Organizations are feeling the pinch of compliance costs with the rise of regulatory compliance requirements. As a result data quality what was once a nice to have, has now become a business priority thanks to CIOs growing interest in the data governance. Data quality holds key to the success of business intelligence initiatives and data warehouse. Data driven organizations are increasingly becoming concerned about data quality issues. It is not without a reason, information intensive applications including Business Intelligence and other such decision support systems can help business users in their decision making only if they have access to dependable, complete and accurate data. Bad quality data can have a significant impact on a business.

Business impact of poor data quality

According to the Data Warehouse Institute (TDWI), poor data quality costs American businesses $600 billion a year. That's a staggering amount. Data quality issues can lead to decreased ROI, increased compliance & regulatory issues, back firing of strategies, missed sales opportunities, erosion of confidence to name a few. That's not alone enterprises are now realizing that data quality has a significant impact on their major strategic business initiatives aside from sales and marketing, if Gartner is any indication.

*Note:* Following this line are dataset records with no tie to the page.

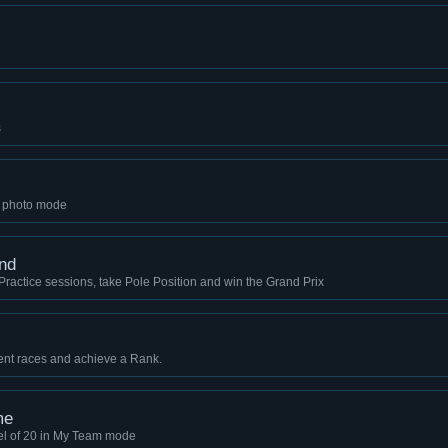
s
n photo mode
nd
 3 Practice sessions, take Pole Position and win the Grand Prix
t races and achieve a Rank.
me
el of 20 in My Team mode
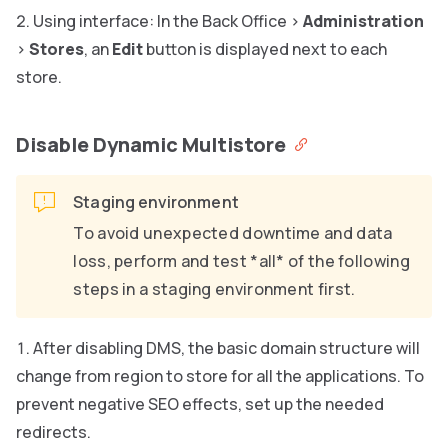
Using interface: In the Back Office >
Administration
>
Stores
, an
Edit
button is displayed next to each
store.
Disable Dynamic Multistore
Staging environment
To avoid unexpected downtime and data
loss, perform and test *all* of the following
steps in a staging environment first.
After disabling DMS, the basic domain structure will
change from region to store for all the applications. To
prevent negative SEO effects, set up the needed
redirects.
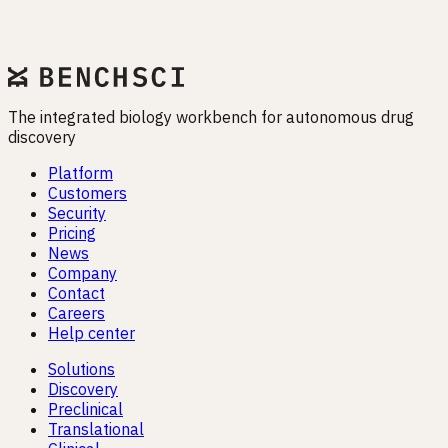
Drug programs fail when biology is misunderstood. EMET
exists to close that gap — before it closes your pipeline.
Start free trial
The integrated biology workbench for autonomous drug
discovery
Platform
Customers
Security
Pricing
News
Company
Contact
Careers
Help center
Solutions
Discovery
Preclinical
Translational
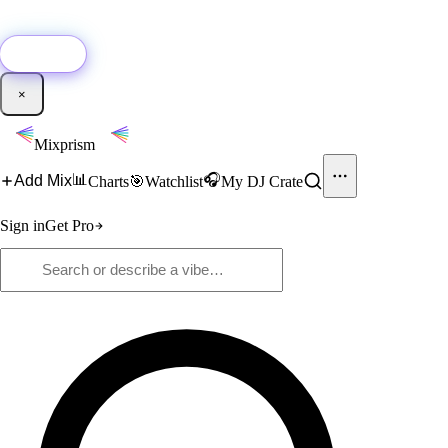
🚀
New:
Add YouTube DJ mixes to Mixprism in 1 click with our Chrome
extension.
Get it →
×
Mixprism
📊
🎧
Add Mix
Charts
🎯
Watchlist
My DJ Crate
Sign in
Get Pro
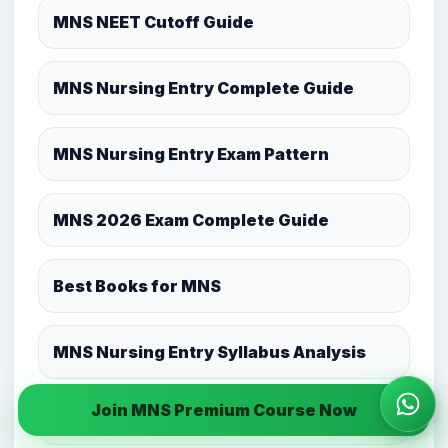
MNS NEET Cutoff Guide
MNS Nursing Entry Complete Guide
MNS Nursing Entry Exam Pattern
MNS 2026 Exam Complete Guide
Best Books for MNS
MNS Nursing Entry Syllabus Analysis
Join MNS Premium Course Now
Wha
MNS Mock Test Strategy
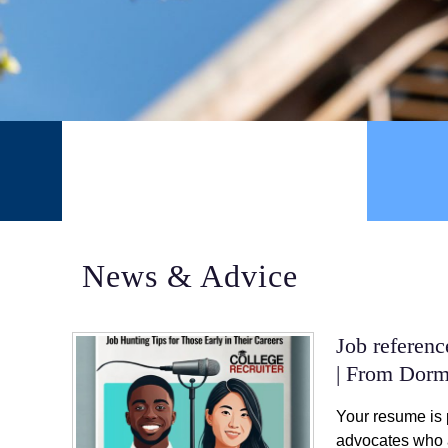
STUDENTS
News & Advice
Job referen
| From Dorm
Your resume is 
advocates who a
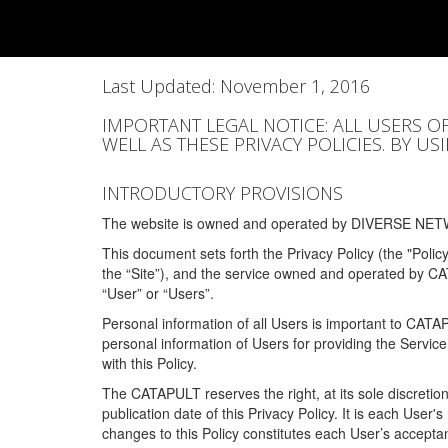
Last Updated: November 1, 2016
IMPORTANT LEGAL NOTICE: ALL USERS O
WELL AS THESE PRIVACY POLICIES. BY U
INTRODUCTORY PROVISIONS
The website is owned and operated by DIVERSE NETW
This document sets forth the Privacy Policy (the "Polic
the “Site”), and the service owned and operated by C
“User” or “Users”.
Personal information of all Users is important to CATA
personal information of Users for providing the Servic
with this Policy.
The CATAPULT reserves the right, at its sole discretion
publication date of this Privacy Policy. It is each User'
changes to this Policy constitutes each User’s acceptan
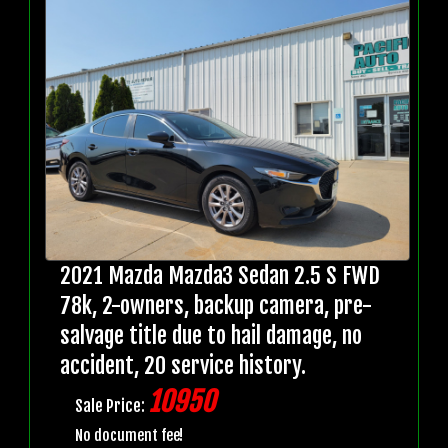
2021 Mazda Mazda3 Sedan 2.5 S FWD
78k, 2-owners, backup camera, pre-
salvage title due to hail damage, no
accident, 20 service history.
10950
Sale Price:
No document fee!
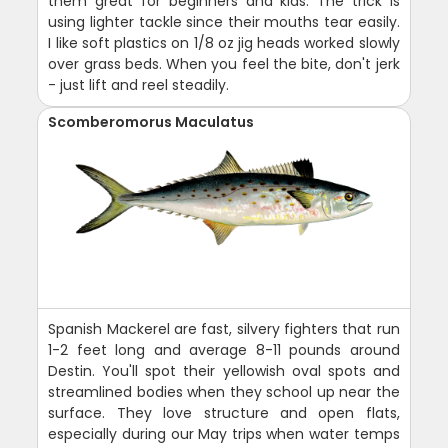
them great for beginners and kids. The trick is
using lighter tackle since their mouths tear easily.
I like soft plastics on 1/8 oz jig heads worked slowly
over grass beds. When you feel the bite, don't jerk
- just lift and reel steadily.
Scomberomorus Maculatus
Spanish Mackerel are fast, silvery fighters that run
1-2 feet long and average 8-11 pounds around
Destin. You'll spot their yellowish oval spots and
streamlined bodies when they school up near the
surface. They love structure and open flats,
especially during our May trips when water temps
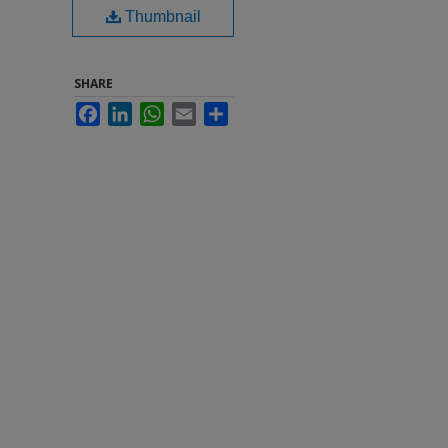
Thumbnail
SHARE
Facebook
LinkedIn
WhatsApp
Email
Share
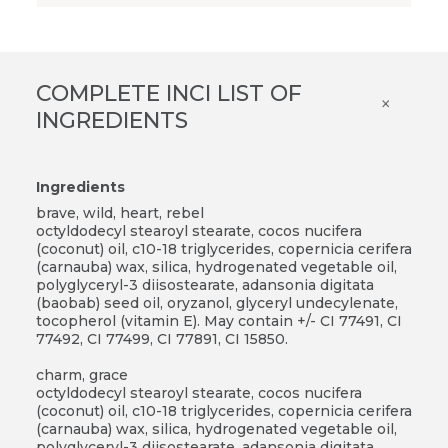
COMPLETE INCI LIST OF
×
INGREDIENTS
Ingredients
brave, wild, heart, rebel
octyldodecyl stearoyl stearate, cocos nucifera
(coconut) oil, c10-18 triglycerides, copernicia cerifera
(carnauba) wax, silica, hydrogenated vegetable oil,
polyglyceryl-3 diisostearate, adansonia digitata
(baobab) seed oil, oryzanol, glyceryl undecylenate,
tocopherol (vitamin E). May contain +/- CI 77491, CI
77492, CI 77499, CI 77891, CI 15850.
charm, grace
octyldodecyl stearoyl stearate, cocos nucifera
(coconut) oil, c10-18 triglycerides, copernicia cerifera
(carnauba) wax, silica, hydrogenated vegetable oil,
polyglyceryl-3 diisostearate, adansonia digitata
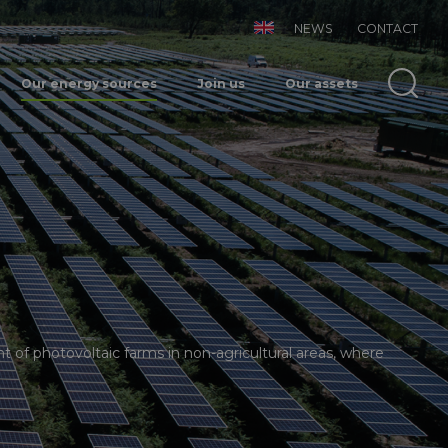
NEWS
CONTACT
Our energy sources
Join us
Our assets
f photovoltaic farms in non-agricultural areas, where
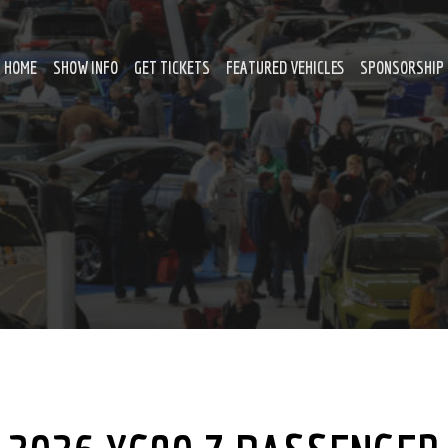
HOME
SHOW INFO
GET TICKETS
FEATURED VEHICLES
SPONSORSHIP 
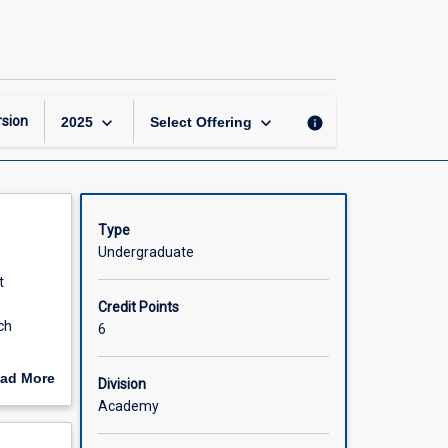
Physiotherapy
Honours
Part
1
of
4
keyboard_arrow_down
keyboard_arrow_down
sion
info
2025
Select Offering
page
Type
Undergraduate
t
Credit Points
ch
6
line of
ad More
Division
out
Academy
scription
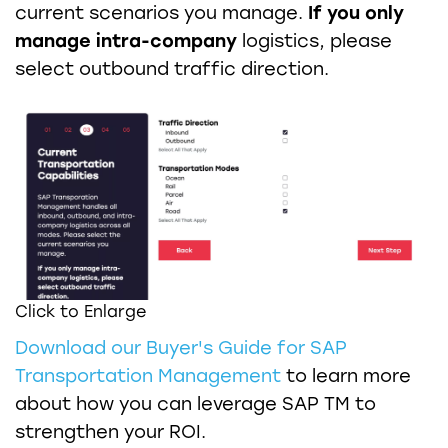
current scenarios you manage.
If you only
manage intra-company
logistics, please
select outbound traffic direction.
Click to Enlarge
Download our Buyer's Guide for SAP
Transportation Management
to learn more
about how you can leverage SAP TM to
strengthen your ROI.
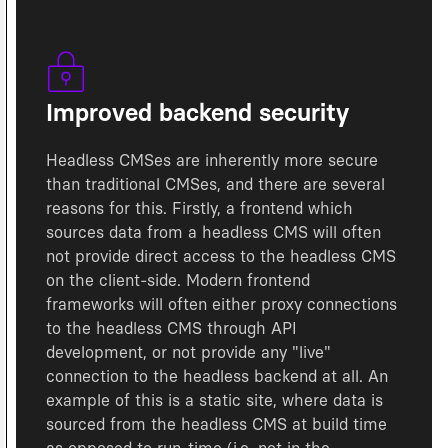
Improved backend security
Headless CMSes are inherently more secure
than traditional CMSes, and there are several
reasons for this. Firstly, a frontend which
sources data from a headless CMS will often
not provide direct access to the headless CMS
on the client-side. Modern frontend
frameworks will often either proxy connections
to the headless CMS through API
development, or not provide any "live"
connection to the headless backend at all. An
example of this is a static site, where data is
sourced from the headless CMS at build time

Data quality just doesn't happen on its own

It is important to understand that the data quality in data warehouse just doesn't happen on its own, it must be managed. Resolving the problem of bad quality data begins with understanding the need to invest in data quality assessment. In fact a number of organizations that have invested in data quality initiatives including data sourcing, profiling, cleansing, matching, data mapping, finding end to end enterprise lineage and impact analysis capabilities etc. have already started to reap the benefits.

Conclusion:

Many enterprises are attempting to improve data quality by investing in legacy COTS (commercial off the shelf) tools but as it turns out they are fast becoming obsolete. Data quality assessment is the need of the hour. Data quality assessment offers many benefits businesses can no longer afford to ignore.